DIY Learning Alphabet Sensory Bottles are easy to make and allow for loads of letter practice.
From games to just getting used to the letters, your kid is going to love listening, turning and watching this Alphabet Sensory Bottle.
Sensory bottles are a wonderful way for children to explore their world through their senses. By combining sensory and learning, you can help your child retain what they practice.
By creating simple alphabet sensory bottles, you can help your child learn their letters, practice letter sounds and even work on simple spelling. This post contains affiliate links.
Be sure to check out our other fun family-friendly kid activities and crafts!

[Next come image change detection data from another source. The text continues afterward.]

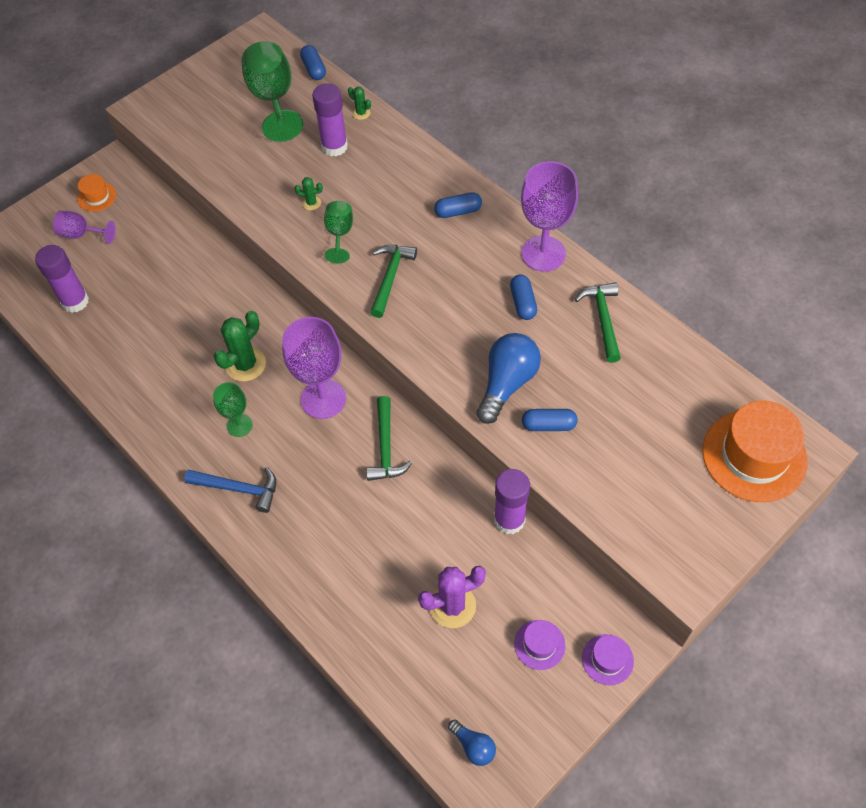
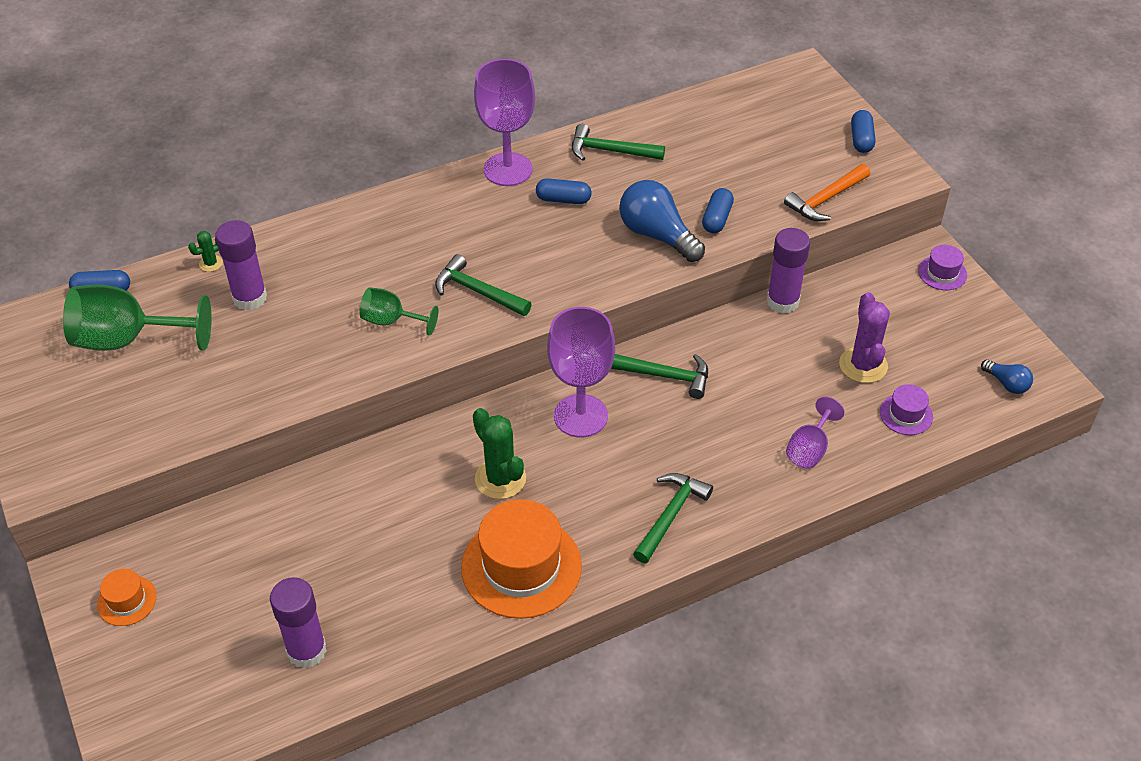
camera: 75 degrees left, 10 degrees down
(81, 234) = (188, 628): purple goblet -> purple goblet (809, 449)
(239, 425) = (585, 500): green goblet -> none
(239, 489) = (670, 515): blue hammer -> green hammer
(311, 203) = (327, 336): green cactus -> none
(458, 211) = (414, 217): blue capsule -> blue capsule (861, 139)
(473, 746) = (1007, 383): blue light bulb -> blue light bulb turned 75 degrees clockwise
(539, 644) = (918, 313): purple hat -> purple hat (906, 414)
(616, 512) = (826, 199): none -> orange hammer
(754, 455) = (796, 103): orange hat -> orange hat (521, 566)

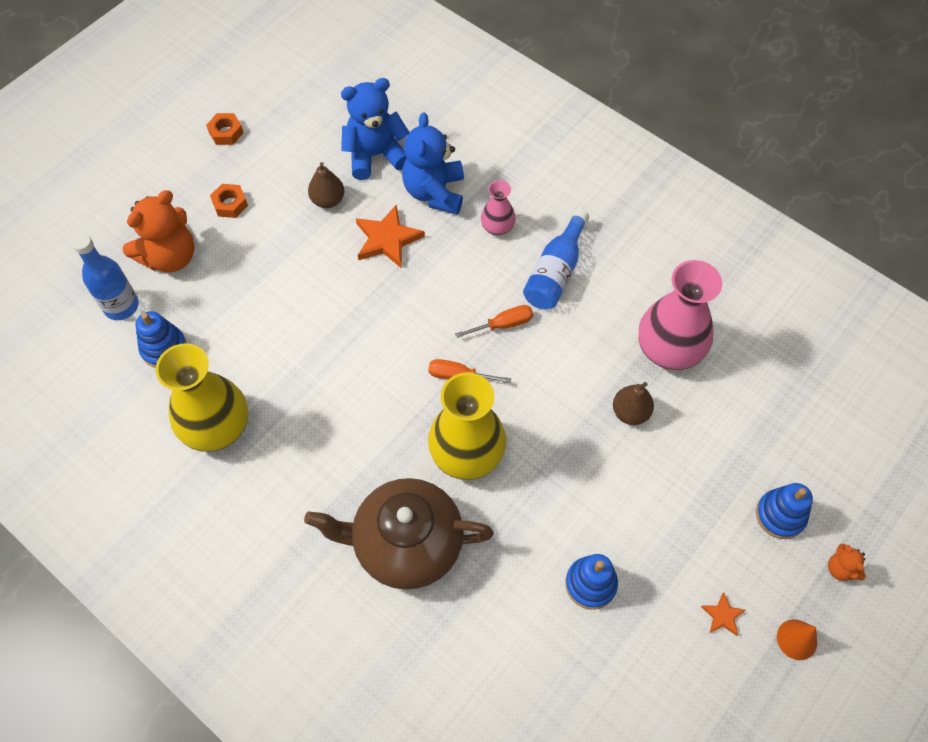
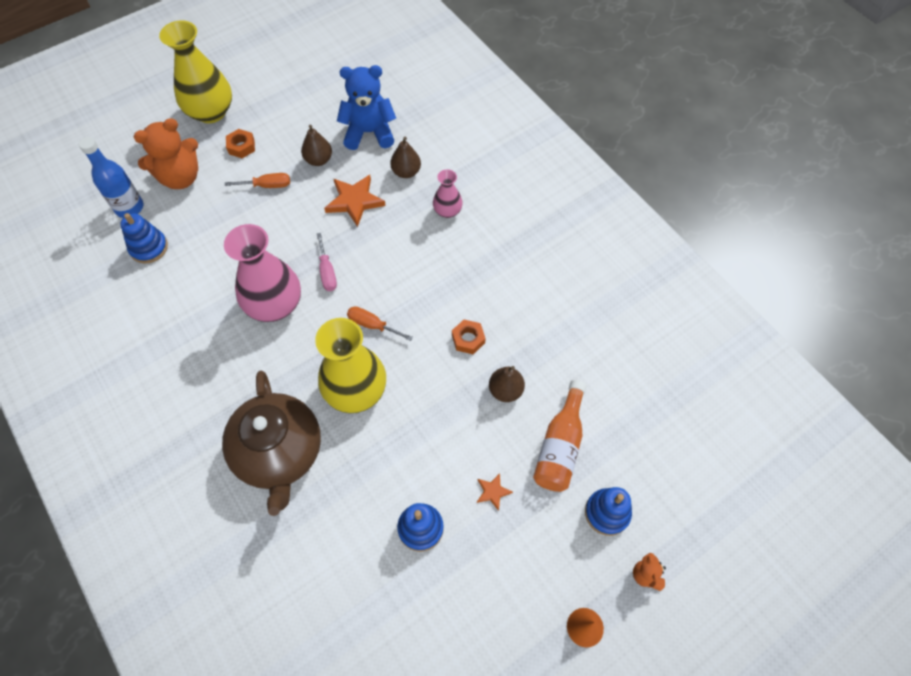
camera: 15 degrees right, 0 degrees up
(217, 427) = (165, 319): yellow vase -> yellow vase (211, 112)
(226, 132) = (259, 91): orange nut -> orange nut (468, 339)
(385, 328) = (327, 272): none -> pink screwdriver
(406, 544) = (279, 453): brown teapot -> brown teapot turned 120 degrees counterclockwise
(434, 192) = (406, 172): blue teddy bear -> brown pear
(503, 324) = (424, 291): orange screwdriver -> orange screwdriver (267, 186)
(555, 272) = (483, 258): blue bottle -> none
(669, 349) = (557, 345): pink vase -> pink vase (275, 305)
(708, 457) = (560, 446): none -> orange bottle
(722, 616) = (525, 587): orange star -> orange star (492, 492)

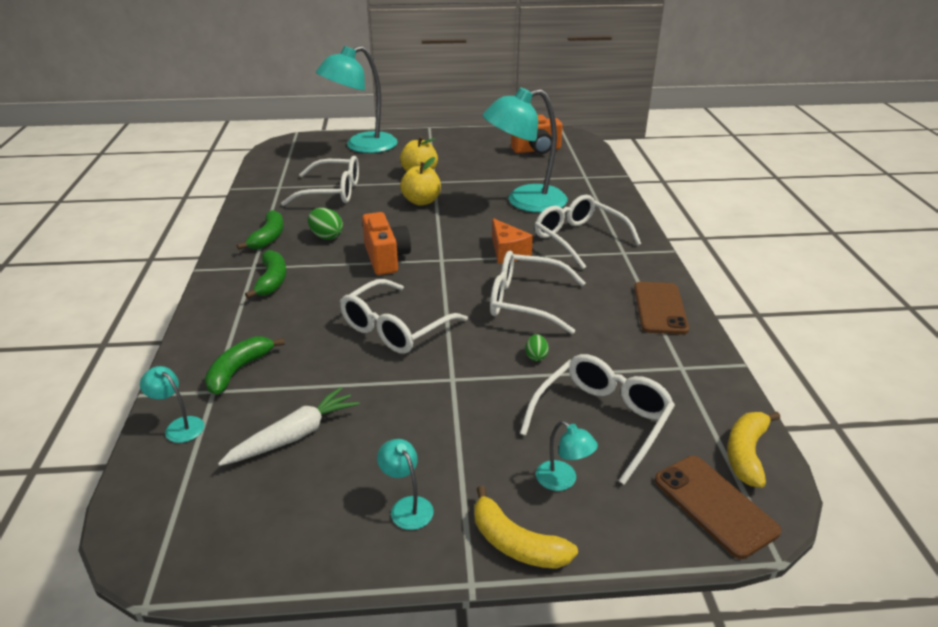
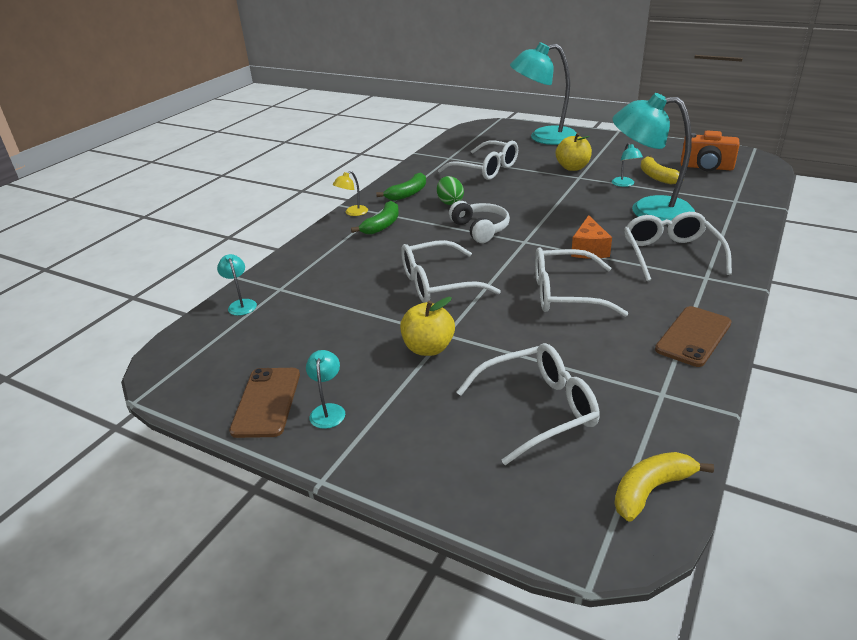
camera: 35 degrees right, 0 degrees up
(221, 275) = (352, 213): none -> yellow lamp
(239, 370) = (306, 280): green banana -> none
(294, 435) = (301, 335): white carrot -> none
(386, 258) = (480, 229): orange camera -> white headphones
(421, 201) = (552, 191): yellow apple -> yellow apple (428, 348)
(516, 543) = (378, 469): yellow banana -> yellow banana (656, 177)
(525, 302) = (565, 294): white glasses -> white glasses turned 45 degrees counterclockwise
(536, 356) = (530, 340): green egg -> none
(563, 481) = (458, 441): turquoise lamp -> turquoise lamp (625, 184)
(715, 505) = (572, 517): brown phone -> brown phone (266, 402)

DIY Alphabet Sensory Bottles
Materials you’ll need:
- Empty Water Bottle (personally I like these bottled water bottles because you can stand the bottle up on either end)
- Uncooked Rice
- Alphabet Beads
- Super Glue
Yes, that’s really all you need!
Step 1: Wash your water bottle
Step 2: Remove the labels. (Goo Gone is awesome for getting rid of labels!)
Step 3: Fill a small amount with rice.
Add some of the alphabet beads.
Repeat until you get close to the top.
Step 4: Be sure to leave some room in the bottle so the rice and beads can move above the bottle easily.
Step 5: Super glue top on. (Some people prefer to glue gun the bottle closed.)
For babies, the sound of the rice will be a fun effect.
Turn an Alphabet Sensory Bottle Into a Learning Lesson
You can also turn this simple alphabet sensory bottle into a broader learning lesson for your child.
For preschoolers and kindergarteners, here are some ideas you can do with this sensory bottle:
1. Turn this bottle into an “I Spy” game. Have them see how many of the letter H they can find.
2. Point to a letter and have them say the sound.
Take turns making a letter sound and having the other person locate the letter.
For early readers:
1. Take turns pointing to a letter and making the letter sound.
Have the other person say a word that begins with that letter/sound.
2. Take turns pointing to a letter and making the letter sound.
Have the other person say a word that ends with that letter/sound.
3. Locate a vowel and say a word that uses that vowel sound.
4. Have the child find 3-letter words among the letter beads.
5. See how can make the most 3-letter words. If they’re more advanced, try 4-letter words.